Contro quant0 appena descritto
l’autoritarismo neo-liberista del governo centrale si attiva quotidianamente
nel tentativo di distruggere l’autonomia comunale proprio per costruire la base
della privatizzazione dei beni pubblici e della aziendalizzazione e
commercializzazione dei servizi.
Si sono intesi, in questi anni,
i servizi da offrire ai cittadini/contribuenti quale mercato dove inserire i
propri amici, spesso su vasta scala, anche regionale, mentre i comuni e le loro
reti territoriali venivano spesso espropriati delle possibilità gestionali,
decisionali; in sostanza declassati a “passacarte burocratici”, privati di
capacità di mediazione, programmazione, progettazione. Il mercato trionfa ed il
servizio diventa insostenibile in quanto selettivo e costosissimo.

Compiti dell'esercizio
1. Riporta tutte le capacità di cui, secondo il testo fornito, i comuni sono stati privati.
2. Nel testo fornito, per quale motivo il servizio diventa insostenibile?
Per svolgere i compiti non occorre consultare i dati.

Dati disponibili
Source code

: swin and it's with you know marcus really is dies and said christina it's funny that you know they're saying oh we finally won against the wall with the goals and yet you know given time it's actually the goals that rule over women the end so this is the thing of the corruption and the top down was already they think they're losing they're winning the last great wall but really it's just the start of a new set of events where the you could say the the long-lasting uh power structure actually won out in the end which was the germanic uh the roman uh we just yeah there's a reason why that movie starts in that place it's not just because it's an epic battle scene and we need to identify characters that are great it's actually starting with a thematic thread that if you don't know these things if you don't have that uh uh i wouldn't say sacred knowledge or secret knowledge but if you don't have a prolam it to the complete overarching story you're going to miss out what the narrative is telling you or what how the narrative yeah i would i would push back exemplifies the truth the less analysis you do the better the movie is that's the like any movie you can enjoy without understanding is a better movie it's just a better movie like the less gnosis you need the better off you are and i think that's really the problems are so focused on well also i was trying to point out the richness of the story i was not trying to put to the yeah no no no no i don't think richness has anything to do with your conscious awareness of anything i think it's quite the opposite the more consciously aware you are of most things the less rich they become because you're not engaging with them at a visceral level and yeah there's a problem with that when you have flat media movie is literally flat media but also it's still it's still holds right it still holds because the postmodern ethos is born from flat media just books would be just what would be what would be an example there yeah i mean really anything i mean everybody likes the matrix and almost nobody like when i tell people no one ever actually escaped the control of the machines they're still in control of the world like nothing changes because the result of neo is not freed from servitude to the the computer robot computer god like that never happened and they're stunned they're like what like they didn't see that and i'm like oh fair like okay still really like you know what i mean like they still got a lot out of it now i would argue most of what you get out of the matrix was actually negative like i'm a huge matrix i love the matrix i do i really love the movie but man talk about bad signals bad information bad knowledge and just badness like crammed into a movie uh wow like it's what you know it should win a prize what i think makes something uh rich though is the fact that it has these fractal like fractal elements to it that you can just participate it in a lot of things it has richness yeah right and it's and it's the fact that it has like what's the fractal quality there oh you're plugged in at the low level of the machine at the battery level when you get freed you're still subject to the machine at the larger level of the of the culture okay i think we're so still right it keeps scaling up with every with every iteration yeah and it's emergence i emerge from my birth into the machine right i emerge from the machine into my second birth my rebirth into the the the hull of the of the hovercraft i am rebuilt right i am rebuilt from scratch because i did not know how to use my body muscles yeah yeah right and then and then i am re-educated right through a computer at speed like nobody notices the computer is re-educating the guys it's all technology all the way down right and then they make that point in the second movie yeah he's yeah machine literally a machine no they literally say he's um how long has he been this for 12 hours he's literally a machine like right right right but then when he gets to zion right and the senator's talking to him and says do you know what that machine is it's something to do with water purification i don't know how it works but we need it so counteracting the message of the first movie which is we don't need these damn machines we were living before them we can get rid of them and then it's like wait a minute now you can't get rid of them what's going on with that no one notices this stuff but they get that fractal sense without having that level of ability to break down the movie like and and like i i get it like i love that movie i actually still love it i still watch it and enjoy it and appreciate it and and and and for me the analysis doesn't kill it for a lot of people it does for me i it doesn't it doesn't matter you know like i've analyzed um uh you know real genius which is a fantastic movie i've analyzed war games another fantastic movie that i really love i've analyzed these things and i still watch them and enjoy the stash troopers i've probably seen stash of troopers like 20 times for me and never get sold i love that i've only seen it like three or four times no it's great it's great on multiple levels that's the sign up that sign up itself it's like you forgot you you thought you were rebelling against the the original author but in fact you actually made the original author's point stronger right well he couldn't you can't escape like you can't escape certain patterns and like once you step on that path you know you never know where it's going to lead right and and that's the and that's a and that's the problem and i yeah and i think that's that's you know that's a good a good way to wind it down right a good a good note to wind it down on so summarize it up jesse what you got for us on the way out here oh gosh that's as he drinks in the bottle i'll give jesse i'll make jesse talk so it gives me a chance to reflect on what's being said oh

Soluzioni per compito
1. Mediazione, programmazione, progettazione.

2. Il servizio diventa insostenibile perché è selettivo e costosissimo.